§ What is required:
Set down each line of the records once more, precisely, and omit the pictures.

Collected data
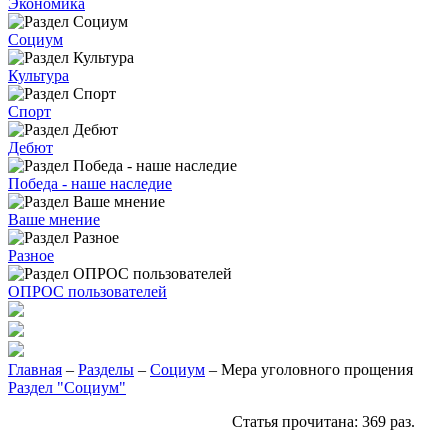
Экономика
Социум
Культура
Спорт
Дебют
Победа - наше наследие
Ваше мнение
Разное
ОПРОС пользователей
Главная
–
Разделы
–
Социум
– Мера уголовного прощения
Раздел "Социум"
Статья прочитана:
369
раз.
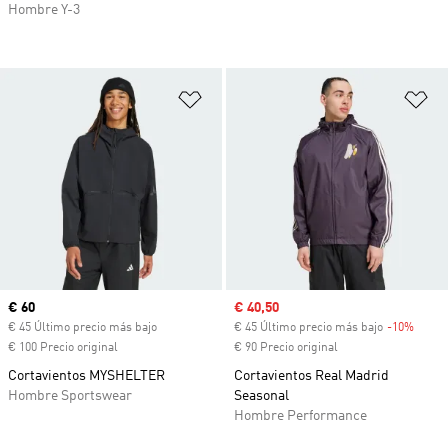
Hombre Y-3
Añadir a la lista de deseos
Añ
Precio actual
€ 60
Precio de venta
€ 40,50
€ 45 Último precio más bajo
€ 45 Último precio más bajo
-10%
Descu
€ 100 Precio original
€ 90 Precio original
Cortavientos MYSHELTER
Cortavientos Real Madrid
Hombre Sportswear
Seasonal
Hombre Performance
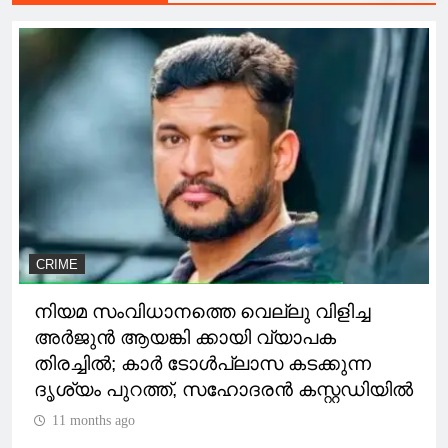
CRIME
നിയമ സംവിധാനത്തെ വെല്ലു വിളിച്ച
അർജുൻ ആയങ്കി ക്കായി വ്യാപക
തിരച്ചിൽ; കാർ ടോള്‍പ്ലാസ കടക്കുന്ന
ദൃശ്യം പുറത്ത്, സഹോദരൻ കസ്റ്റഡിയിൽ
11 months ago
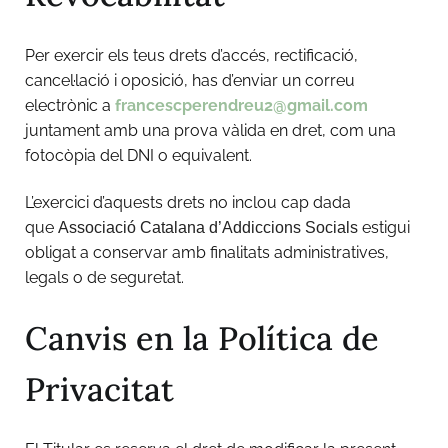
Per exercir els teus drets d’accés, rectificació,
cancel·lació i oposició, has d’enviar un correu
electrònic a
francescperendreu2@gmail.com
juntament amb una prova vàlida en dret, com una
fotocòpia del DNI o equivalent.
L’exercici d’aquests drets no inclou cap dada
que
estigui
Associació Catalana d’Addiccions Socials
obligat a conservar amb finalitats administratives,
legals o de seguretat.
Canvis en la Política de
Privacitat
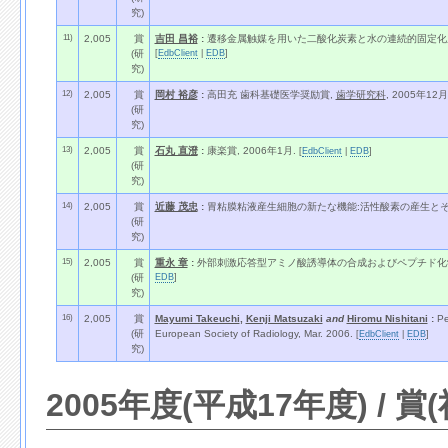
究)
11)
2,005
賞
吉田 昌裕
:
遷移金属触媒を用いた二酸化炭素と水の連続的固定化反
[
EdbClient
|
EDB
]
(研
究)
12)
2,005
賞
岡村 裕彦
:
高田充 歯科基礎医学奨励賞,
歯学研究科
, 2005年12月
(研
究)
13)
2,005
賞
石丸 直澄
:
康楽賞, 2006年1月.
[
EdbClient
|
EDB
]
(研
究)
14)
2,005
賞
近藤 茂忠
:
胃粘膜粘液産生細胞の新たな機能:活性酸素の産生とそ
(研
究)
15)
2,005
賞
重永 章
:
外部刺激応答型アミノ酸誘導体の合成およびペプチド化学
EDB
]
(研
究)
16)
2,005
賞
Mayumi Takeuchi
,
Kenji Matsuzaki
and
Hiromu Nishitani
:
Pe
(研
European Society of Radiology, Mar. 2006.
[
EdbClient
|
EDB
]
究)
2005年度(平成17年度) / 賞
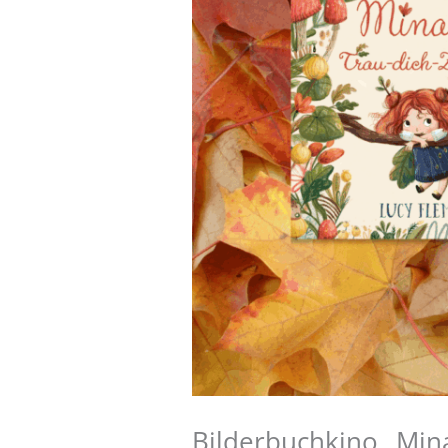
Bilderbuchkino „Min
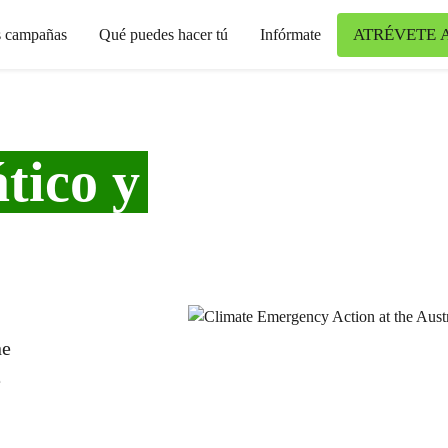
ATRÉVETE 
s campañas
Qué puedes hacer tú
Infórmate
tico y
ne
e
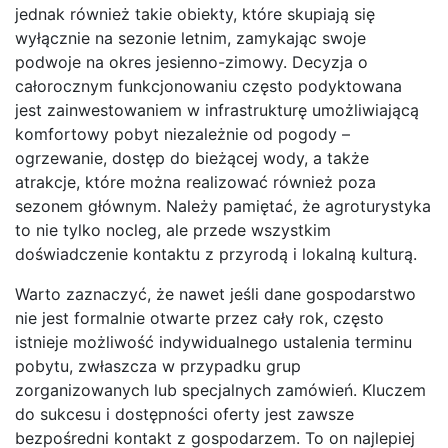
jednak również takie obiekty, które skupiają się
wyłącznie na sezonie letnim, zamykając swoje
podwoje na okres jesienno-zimowy. Decyzja o
całorocznym funkcjonowaniu często podyktowana
jest zainwestowaniem w infrastrukturę umożliwiającą
komfortowy pobyt niezależnie od pogody –
ogrzewanie, dostęp do bieżącej wody, a także
atrakcje, które można realizować również poza
sezonem głównym. Należy pamiętać, że agroturystyka
to nie tylko nocleg, ale przede wszystkim
doświadczenie kontaktu z przyrodą i lokalną kulturą.
Warto zaznaczyć, że nawet jeśli dane gospodarstwo
nie jest formalnie otwarte przez cały rok, często
istnieje możliwość indywidualnego ustalenia terminu
pobytu, zwłaszcza w przypadku grup
zorganizowanych lub specjalnych zamówień. Kluczem
do sukcesu i dostępności oferty jest zawsze
bezpośredni kontakt z gospodarzem. To on najlepiej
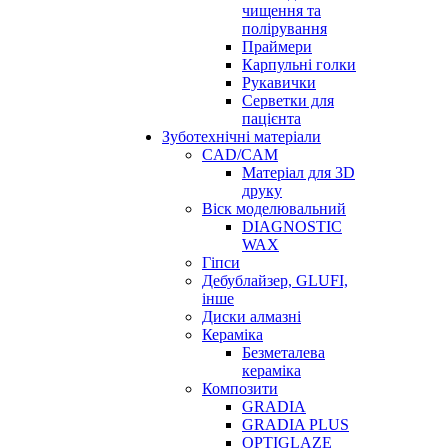
чищення та
полірування
Праймери
Карпульні голки
Рукавички
Серветки для
пацієнта
Зуботехнічні матеріали
CAD/CAM
Матеріал для 3D
друку
Віск моделювальний
DIAGNOSTIC
WAX
Гіпси
Дебублайзер, GLUFI,
інше
Диски алмазні
Кераміка
Безметалева
кераміка
Композити
GRADIA
GRADIA PLUS
OPTIGLAZE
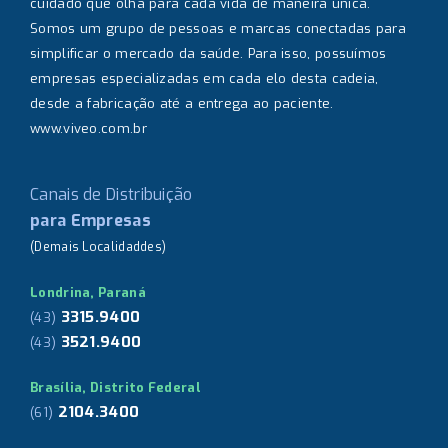
cuidado que olha para cada vida de maneira única.
Somos um grupo de pessoas e marcas conectadas para
simplificar o mercado da saúde. Para isso, possuímos
empresas especializadas em cada elo desta cadeia,
desde a fabricação até a entrega ao paciente.
www.viveo.com.br
Canais de Distribuição
para Empresas
(Demais Localidaddes)
Londrina, Paraná
3315.9400
(43)
3521.9400
(43)
Brasília, Distrito Federal
2104.3400
(61)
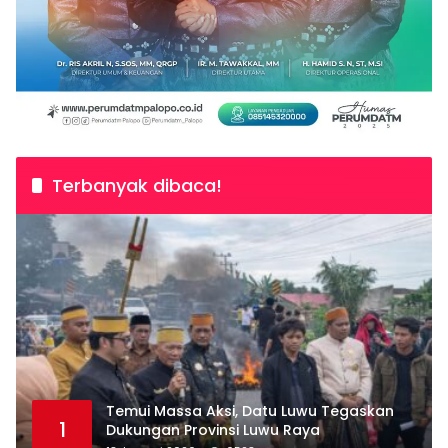
Terbanyak dibaca!
Temui Massa Aksi, Datu Luwu Tegaskan
1
Dukungan Provinsi Luwu Raya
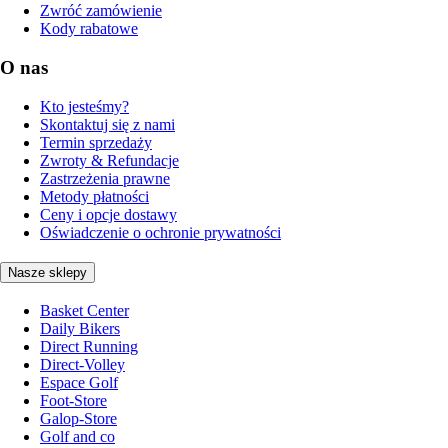
Zwróć zamówienie
Kody rabatowe
O nas
Kto jesteśmy?
Skontaktuj się z nami
Termin sprzedaży
Zwroty & Refundacje
Zastrzeżenia prawne
Metody płatności
Ceny i opcje dostawy
Oświadczenie o ochronie prywatności
Nasze sklepy
Basket Center
Daily Bikers
Direct Running
Direct-Volley
Espace Golf
Foot-Store
Galop-Store
Golf and co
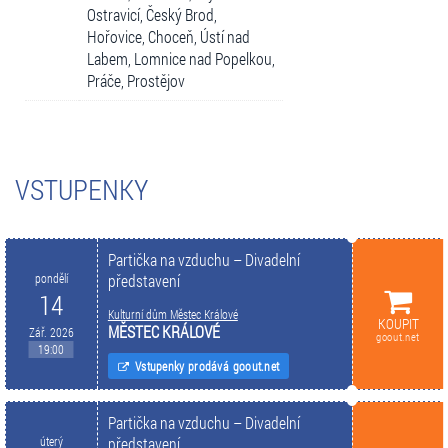
Ostravicí, Český Brod,
Hořovice, Choceň, Ústí nad
Labem, Lomnice nad Popelkou,
Práče, Prostějov
VSTUPENKY
Partička na vzduchu – Divadelní
pondělí
představení
14
Kulturní dům Městec Králové
KOUPIT
MĚSTEC KRÁLOVÉ
Zář. 2026
goout.net
19:00
Vstupenky prodává goout.net
Partička na vzduchu – Divadelní
úterý
představení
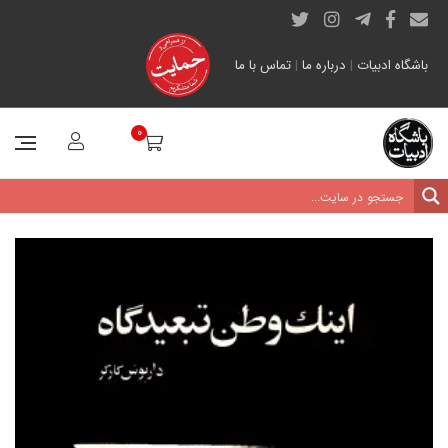
باشگاه ادبیات
|
درباره ما
|
تماس با ما
0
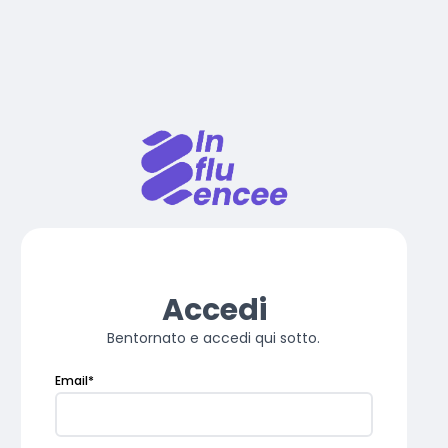
Accedi
Bentornato e accedi qui sotto.
Email
*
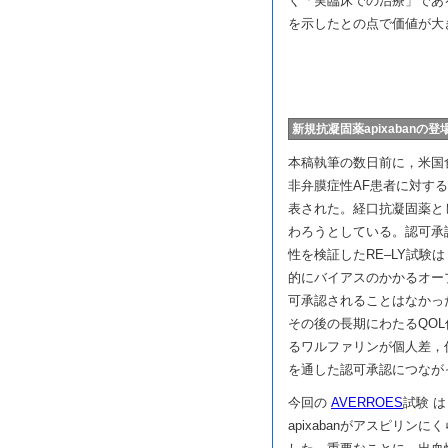
く「実臨床での治療」であ
を示したとの点で価値が大
新規抗凝固薬apixaban
本稿執筆の数日前に，米国食品医
非弁膜症性AF患者に対す
表された。経口抗凝固薬と
わろうとしている。認可承認
性を検証したRE–LY試
的にバイアスのかかるオー
可承認されることはなかっ
その後の長期にわたるQO
るワルファリンが個人差，
を通した認可承認につなが
今回の
AVERROES
試験 
apixabanがアスピリ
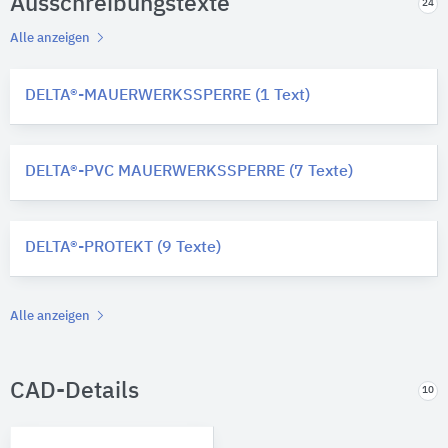
Ausschreibungstexte
24
Alle anzeigen
DELTA®-MAUERWERKSSPERRE (1 Text)
DELTA®-PVC MAUERWERKSSPERRE (7 Texte)
DELTA®-PROTEKT (9 Texte)
Alle anzeigen
CAD-Details
10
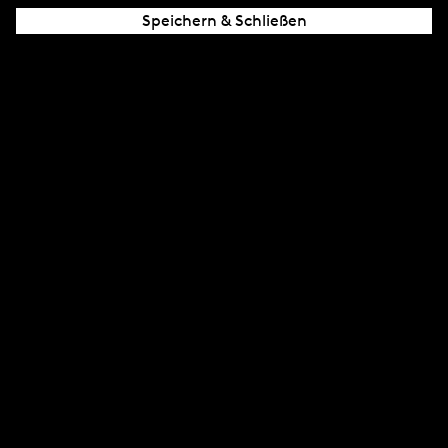
Speichern & Schließen
Rio Reiser
singt...
11/2007
CD1
Weihnachtslied
Bitterböser Friedrich
Struwwelpeter-Song
Zappelphillip-Song
Hans-Guck-In-Die-Luft
Geistersong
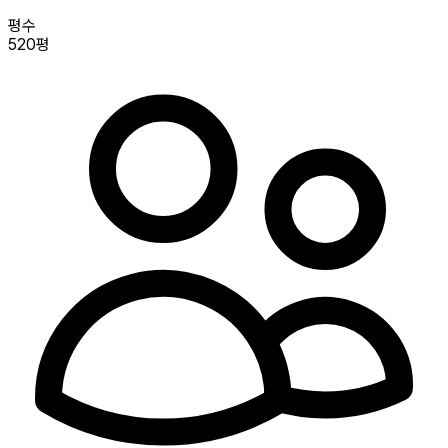
평수
520평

§ Solved exercise:
Экономика
Социум
Культура
Спорт
Дебют
Победа - наше наследие
Ваше мнение
Разное
ОПРОС пользователей
Главная
–
Разделы
–
Социум
– Мера уголовного прощения
Раздел "Социум"
Статья прочитана:
369
раз.
Hombre Y-3
Añadir a la lista de deseos
Añ
Precio actual
€ 60
Precio de venta
€ 40,50
€ 45 Último precio más bajo
€ 45 Último precio más bajo
-10%
Descu
€ 100 Precio original
€ 90 Precio original
Cortavientos MYSHELTER
Cortavientos Real Madrid
Hombre Sportswear
Seasonal
Hombre Performance
CRIME
നിയമ സംവിധാനത്തെ വെല്ലു വിളിച്ച
അർജുൻ ആയങ്കി ക്കായി വ്യാപക
തിരച്ചിൽ; കാർ ടോള്‍പ്ലാസ കടക്കുന്ന
ദൃശ്യം പുറത്ത്, സഹോദരൻ കസ്റ്റഡിയിൽ
11 months ago
Per exercir els teus drets d’accés, rectificació,
cancel·lació i oposició, has d’enviar un correu
electrònic a
francescperendreu2@gmail.com
juntament amb una prova vàlida en dret, com una
fotocòpia del DNI o equivalent.
L’exercici d’aquests drets no inclou cap dada
que
estigui
Associació Catalana d’Addiccions Socials
obligat a conservar amb finalitats administratives,
legals o de seguretat.
Canvis en la Política de
Privacitat
究)
11)
2,005
賞
吉田 昌裕
:
遷移金属触媒を用いた二酸化炭素と水の連続的固定化反
[
EdbClient
|
EDB
]
(研
究)
12)
2,005
賞
岡村 裕彦
:
高田充 歯科基礎医学奨励賞,
歯学研究科
, 2005年12月
(研
究)
13)
2,005
賞
石丸 直澄
:
康楽賞, 2006年1月.
[
EdbClient
|
EDB
]
(研
究)
14)
2,005
賞
近藤 茂忠
:
胃粘膜粘液産生細胞の新たな機能:活性酸素の産生とそ
(研
究)
15)
2,005
賞
重永 章
:
外部刺激応答型アミノ酸誘導体の合成およびペプチド化学
EDB
]
(研
究)
16)
2,005
賞
Mayumi Takeuchi
,
Kenji Matsuzaki
and
Hiromu Nishitani
:
Pe
(研
European Society of Radiology, Mar. 2006.
[
EdbClient
|
EDB
]
究)
2005年度(平成17年度) / 賞
Bilderbuchkino „Min
ATRÉVETE 
s campañas
Qué puedes hacer tú
Infórmate
tico y
ne
e
jednak również takie obiekty, które skupiają się
wyłącznie na sezonie letnim, zamykając swoje
podwoje na okres jesienno-zimowy. Decyzja o
całorocznym funkcjonowaniu często podyktowana
jest zainwestowaniem w infrastrukturę umożliwiającą
komfortowy pobyt niezależnie od pogody –
ogrzewanie, dostęp do bieżącej wody, a także
atrakcje, które można realizować również poza
sezonem głównym. Należy pamiętać, że agroturystyka
to nie tylko nocleg, ale przede wszystkim
doświadczenie kontaktu z przyrodą i lokalną kulturą.
Warto zaznaczyć, że nawet jeśli dane gospodarstwo
nie jest formalnie otwarte przez cały rok, często
istnieje możliwość indywidualnego ustalenia terminu
pobytu, zwłaszcza w przypadku grup
zorganizowanych lub specjalnych zamówień. Kluczem
do sukcesu i dostępności oferty jest zawsze
bezpośredni kontakt z gospodarzem. To on najlepiej
чищення та
полірування
Праймери
Карпульні голки
Рукавички
Серветки для
пацієнта
Зуботехнічні матеріали
CAD/CAM
Матеріал для 3D
друку
Віск моделювальний
DIAGNOSTIC
WAX
Гіпси
Дебублайзер, GLUFI,
інше
Диски алмазні
Кераміка
Безметалева
кераміка
Композити
GRADIA
GRADIA PLUS
OPTIGLAZE
cuidado que olha para cada vida de maneira única.
Somos um grupo de pessoas e marcas conectadas para
simplificar o mercado da saúde. Para isso, possuímos
empresas especializadas em cada elo desta cadeia,
desde a fabricação até a entrega ao paciente.
www.viveo.com.br
Canais de Distribuição
para Empresas
(Demais Localidaddes)
Londrina, Paraná
3315.9400
(43)
3521.9400
(43)
Brasília, Distrito Federal
2104.3400
(61)
Terbanyak dibaca!
Temui Massa Aksi, Datu Luwu Tegaskan
1
Dukungan Provinsi Luwu Raya
Zwróć zamówienie
Kody rabatowe
O nas
Kto jesteśmy?
Skontaktuj się z nami
Termin sprzedaży
Zwroty & Refundacje
Zastrzeżenia prawne
Metody płatności
Ceny i opcje dostawy
Oświadczenie o ochronie prywatności
Nasze sklepy
Basket Center
Daily Bikers
Direct Running
Direct-Volley
Espace Golf
Foot-Store
Galop-Store
Golf and co
Ostravicí, Český Brod,
Hořovice, Choceň, Ústí nad
Labem, Lomnice nad Popelkou,
Práče, Prostějov
VSTUPENKY
Partička na vzduchu – Divadelní
pondělí
představení
14
Kulturní dům Městec Králové
KOUPIT
MĚSTEC KRÁLOVÉ
Zář. 2026
goout.net
19:00
Vstupenky prodává goout.net
Partička na vzduchu – Divadelní
úterý
představení
باشگاه ادبیات
|
درباره ما
|
تماس با ما
0
Accedi
Bentornato e accedi qui sotto.
Email
*
く「実臨床での治療」であ
を示したとの点で価値が大
新規抗凝固薬apixaban
本稿執筆の数日前に，米国食品医
非弁膜症性AF患者に対す
表された。経口抗凝固薬と
わろうとしている。認可承認
性を検証したRE–LY試
的にバイアスのかかるオー
可承認されることはなかっ
その後の長期にわたるQO
るワルファリンが個人差，
を通した認可承認につなが
今回の
AVERROES
試験 
apixabanがアスピリ
Ausschreibungstexte
24
Alle anzeigen
DELTA®-MAUERWERKSSPERRE (1 Text)
DELTA®-PVC MAUERWERKSSPERRE (7 Texte)
DELTA®-PROTEKT (9 Texte)
Alle anzeigen
CAD-Details
10
Speichern & Schließen
Rio Reiser
singt...
11/2007
CD1
Weihnachtslied
Bitterböser Friedrich
Struwwelpeter-Song
Zappelphillip-Song
Hans-Guck-In-Die-Luft
Geistersong
평수
520평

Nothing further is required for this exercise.